MOSKOW – Keputusan Rusia untuk menjual sistem pertahanan udara mutakhir yakni Almaz-Antei S-300 PMU-1 kepada Iran menimbulkan berbagi kekhawatiran dari Amerika Serikat (AS) dan Israel. Kehadiran sistem pertahanan udara itu dapat mengubah pendekatan dan sikap politik kedua negara dalam memandang Iran.
Selama bertahun-tahun Pemerintah AS telah berusaha melobi Pemerintah Rusia untuk mencegah penjualan sistem pertahanan udaranya kepada Iran. Kesepakatan penjualan S-300 semula telah disetujui oleh Rusia dan Iran pada 2007. Tekanan dari AS dan Israel memaksa Rusia menangguhkan penjualan S-300 pada 2010.
Keberhasilan Pemerintah AS untuk meyakinkan Presiden Vladimir Putin menjual S-300 ke Iran pada 2010 dianggap sebagai sebuah pencapaian besar oleh pemerintahan Obama.

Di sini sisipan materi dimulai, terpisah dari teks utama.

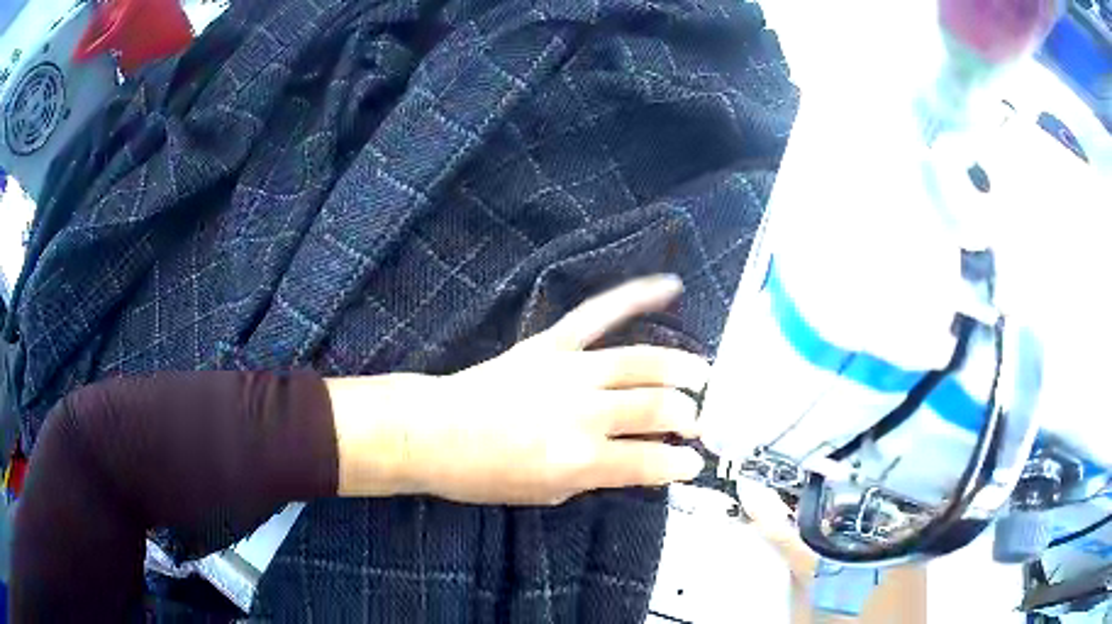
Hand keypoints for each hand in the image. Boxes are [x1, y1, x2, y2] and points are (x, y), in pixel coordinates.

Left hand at [328, 275, 708, 505]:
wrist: (432, 432)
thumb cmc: (485, 475)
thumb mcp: (547, 495)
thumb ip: (597, 475)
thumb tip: (636, 458)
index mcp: (580, 460)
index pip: (651, 462)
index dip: (680, 465)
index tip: (693, 464)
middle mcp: (583, 413)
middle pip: (657, 406)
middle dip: (689, 415)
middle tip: (697, 423)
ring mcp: (568, 370)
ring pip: (642, 361)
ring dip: (681, 368)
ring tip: (702, 376)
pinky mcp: (550, 344)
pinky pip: (599, 313)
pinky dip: (636, 296)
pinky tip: (670, 285)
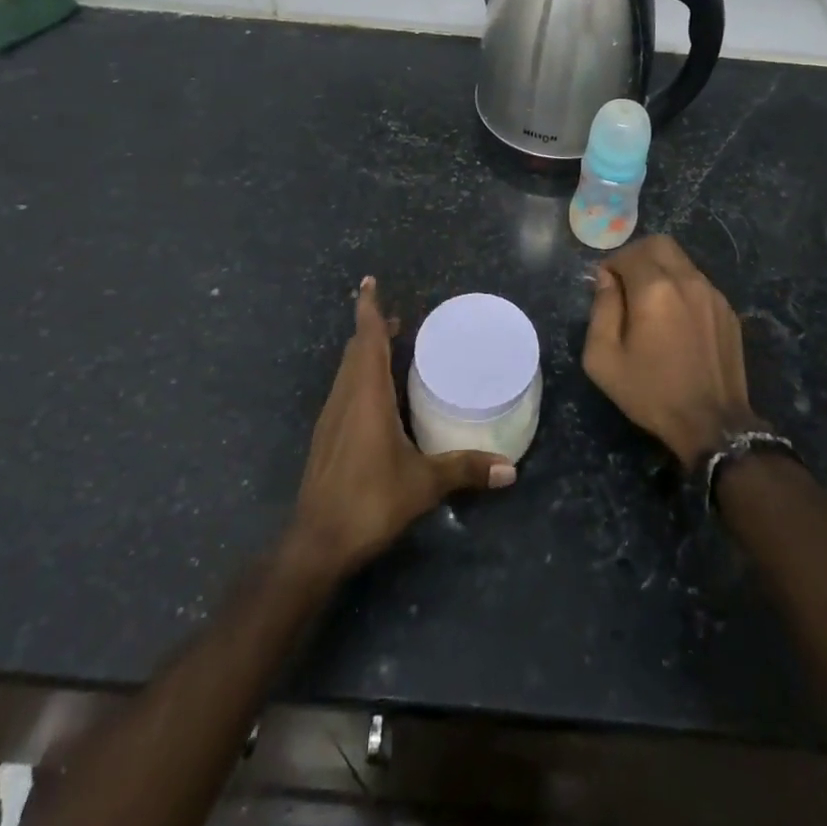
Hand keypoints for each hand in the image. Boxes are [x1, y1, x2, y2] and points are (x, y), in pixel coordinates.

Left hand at [287, 278, 515, 582]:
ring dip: (365, 352)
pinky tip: (377, 395)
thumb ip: (465, 470)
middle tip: (399, 319)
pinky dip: (360, 376)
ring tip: (390, 348)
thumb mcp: (423, 484)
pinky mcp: (326, 437)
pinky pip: (344, 390)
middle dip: (373, 329)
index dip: (368, 308)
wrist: (316, 542)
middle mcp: (345, 397)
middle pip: (355, 349)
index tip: (368, 282)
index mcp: (367, 395)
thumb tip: (510, 469)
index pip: (366, 338)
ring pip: (347, 370)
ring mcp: (331, 417)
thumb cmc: (370, 501)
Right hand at [583, 236, 760, 468]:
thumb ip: (601, 309)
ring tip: (651, 306)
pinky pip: (698, 283)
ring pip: (682, 261)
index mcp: (655, 289)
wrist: (712, 424)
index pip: (629, 253)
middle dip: (637, 256)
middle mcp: (687, 281)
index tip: (604, 287)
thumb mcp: (604, 358)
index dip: (611, 265)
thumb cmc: (651, 392)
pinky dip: (681, 289)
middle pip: (659, 244)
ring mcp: (713, 294)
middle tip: (625, 285)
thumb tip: (605, 279)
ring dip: (661, 271)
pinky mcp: (728, 311)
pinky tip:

Namun sejak saat itu, hubungan AS dengan Rusia telah berubah dibandingkan kini. Ketegangan hubungan kedua negara sehubungan dengan krisis di Ukraina dan berbagai provokasi dari kedua belah pihak menyebabkan hubungan Washington dan Moskow saat ini bak AS dengan Soviet pada masa Perang Dingin.
Penjualan S-300 seakan-akan menjadi cara Rusia untuk menantang posisi AS terhadap Iran, terutama dalam kesepakatan mengenai program nuklir. Jika sebelumnya AS dapat mengambil keputusan untuk menyerang fasilitas nuklir Iran jika sewaktu-waktu Iran melanggar perjanjian, hal itu tidak dapat mereka lakukan lagi.
“S-300 akan menjadikan Iran tidak dapat diserang, baik oleh AS maupun Israel, dan hampir semua negara tanpa kemampuan pesawat siluman. Iran dengan S-300 dapat melakukan apa pun yang mereka mau saat sistem itu telah terpasang,” kata seorang pejabat senior dari Korps Marinir AS, seperti dikutip dari The Daily Beast, Selasa (14/4/2015).